[Originally published in Queen Anne & Magnolia News, June 9, 2010]
When it comes to cinema, for some of us (not naming names here), the terms “Russian” and “lugubrious” tend to be interchangeable. So encountering a movie like Hipsters is either liberating or deeply unsettling to one’s core values. This rollicking musical comedy, or comedy with lotsa music, is a hoot.
It’s 1955, and Moscow—or at least a portion of its teens verging on 20somethings—does not believe in tears. On the other hand, quite a few party-line Communist youths do, and some of them are marshaling to conduct a night raid: a group of self-styled “hipsters” their age have gathered in a remote outbuilding to play jazz and dance. When the celebrants twig to the raid and try to escape, scissors-wielding apparatchiks lay hold of them and set about shearing their hair, which is done up in decadent fashion perceived to be Western. One gorgeous blonde (Elena Glikman) breaks free and runs into the adjacent park, with fervent reformer Mels (Anton Shagin) in pursuit. Even though the dance has been broken up, rambunctious jazz music continues on the soundtrack and scores their chase through the trees, tracked by a rushing camera in CinemaScope ecstasy.

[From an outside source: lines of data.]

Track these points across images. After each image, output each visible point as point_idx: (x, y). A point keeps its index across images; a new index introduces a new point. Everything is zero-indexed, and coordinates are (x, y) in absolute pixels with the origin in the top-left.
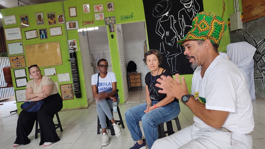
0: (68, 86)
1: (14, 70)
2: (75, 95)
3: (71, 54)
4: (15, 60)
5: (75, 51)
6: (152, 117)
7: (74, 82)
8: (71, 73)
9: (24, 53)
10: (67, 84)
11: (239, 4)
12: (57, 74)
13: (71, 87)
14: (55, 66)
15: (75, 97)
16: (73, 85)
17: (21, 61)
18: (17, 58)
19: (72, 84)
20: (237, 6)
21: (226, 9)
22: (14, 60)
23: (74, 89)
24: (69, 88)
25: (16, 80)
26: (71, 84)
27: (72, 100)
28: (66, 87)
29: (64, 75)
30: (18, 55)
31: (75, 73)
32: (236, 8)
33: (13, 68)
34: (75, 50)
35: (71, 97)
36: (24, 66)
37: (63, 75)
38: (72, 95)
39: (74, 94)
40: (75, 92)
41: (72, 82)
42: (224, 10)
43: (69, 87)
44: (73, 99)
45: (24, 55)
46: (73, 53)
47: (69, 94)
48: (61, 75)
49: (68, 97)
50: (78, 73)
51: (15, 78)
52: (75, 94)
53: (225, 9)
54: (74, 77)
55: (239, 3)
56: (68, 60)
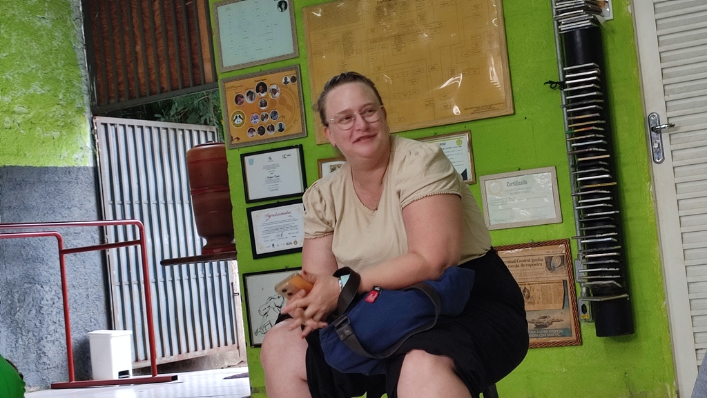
0: (542, 252)
1: (243, 156)
2: (588, 316)
3: (567, 39)
4: (250, 94)
8: (566, 169)
9: (296, 56)
10: (536, 240)
12: (481, 178)
13: (567, 260)
14: (469, 126)
15: (589, 330)
16: (575, 247)
17: (282, 101)
18: (262, 87)
19: (574, 243)
22: (247, 100)
23: (581, 270)
24: (550, 268)
25: (249, 211)
26: (566, 242)
27: (567, 349)
28: (533, 263)
29: (519, 179)
30: (264, 68)
31: (595, 164)
33: (238, 146)
35: (566, 332)
36: (296, 128)
37: (516, 183)
38: (567, 317)
39: (584, 310)
41: (570, 229)
43: (549, 260)
44: (579, 341)
45: (297, 68)
46: (582, 30)
47: (551, 307)
48: (504, 181)
49: (545, 331)
50: (612, 166)
51: (248, 201)
52: (588, 308)
54: (583, 191)
56: (551, 82)
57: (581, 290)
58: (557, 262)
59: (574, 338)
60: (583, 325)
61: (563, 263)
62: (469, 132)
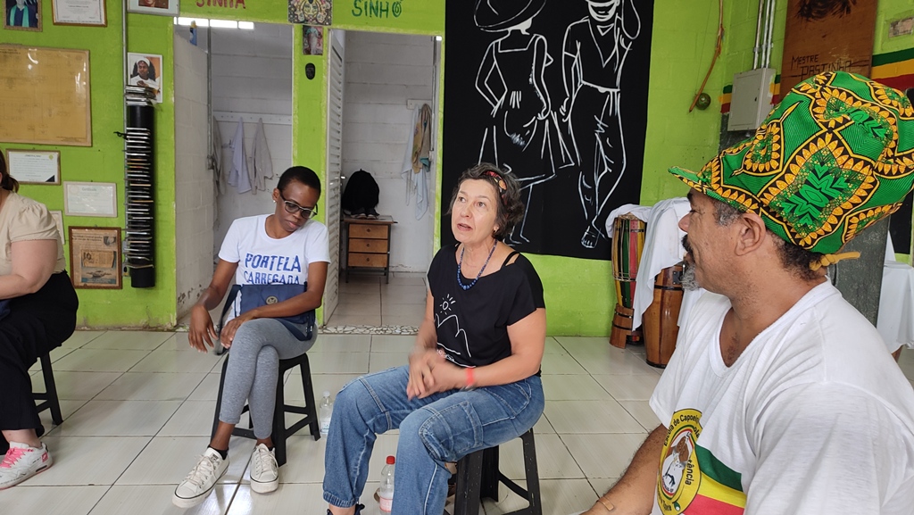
0: (102, 233)
2: (127, 273)
3: (131, 110)
5: (152, 100)
6: (445, 423)
7: (133, 225)
8: (123, 185)
10: (99, 226)
11: (772, 42)
12: (64, 183)
13: (118, 240)
14: (59, 148)
15: (127, 281)
16: (125, 234)
19: (123, 232)
20: (767, 49)
21: (725, 50)
23: (126, 249)
24: (106, 243)
26: (119, 230)
27: (112, 291)
28: (96, 239)
29: (91, 187)
31: (141, 189)
32: (760, 53)
34: (154, 97)
35: (113, 281)
37: (89, 189)
38: (115, 273)
39: (126, 271)
40: (132, 261)
41: (122, 222)
42: (718, 52)
43: (106, 239)
44: (121, 287)
46: (142, 107)
47: (105, 266)
48: (81, 187)
49: (99, 279)
50: (152, 192)
52: (128, 269)
53: (722, 50)
54: (132, 202)
55: (774, 40)
56: (118, 133)
57: (125, 258)
58: (111, 240)
59: (117, 285)
60: (124, 278)
61: (115, 241)
62: (59, 151)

Actually, Mels isn’t necessarily all that fervent in his commitment to repression. It’s more a matter of his having been browbeaten into it by his party supervisor and sorta-girlfriend Katya (Evgeniya Khirivskaya), a dark-haired zealot who gives every indication of being a stunner if only someone were to melt her severity a little. He catches up with the fleeing blonde, who identifies herself as Polza, which a second later isotopically transmutes into “Polly.” Even nicknames are vehicles for decadent Western influence, and it’s not long before Mels has become (say it isn’t so, comrade!) “Mel.”
Hipsters is one of two films representing SIFF 2010 Emerging Master Valery Todorovsky. The other, the 1998 Land of the Deaf, was not available for preview.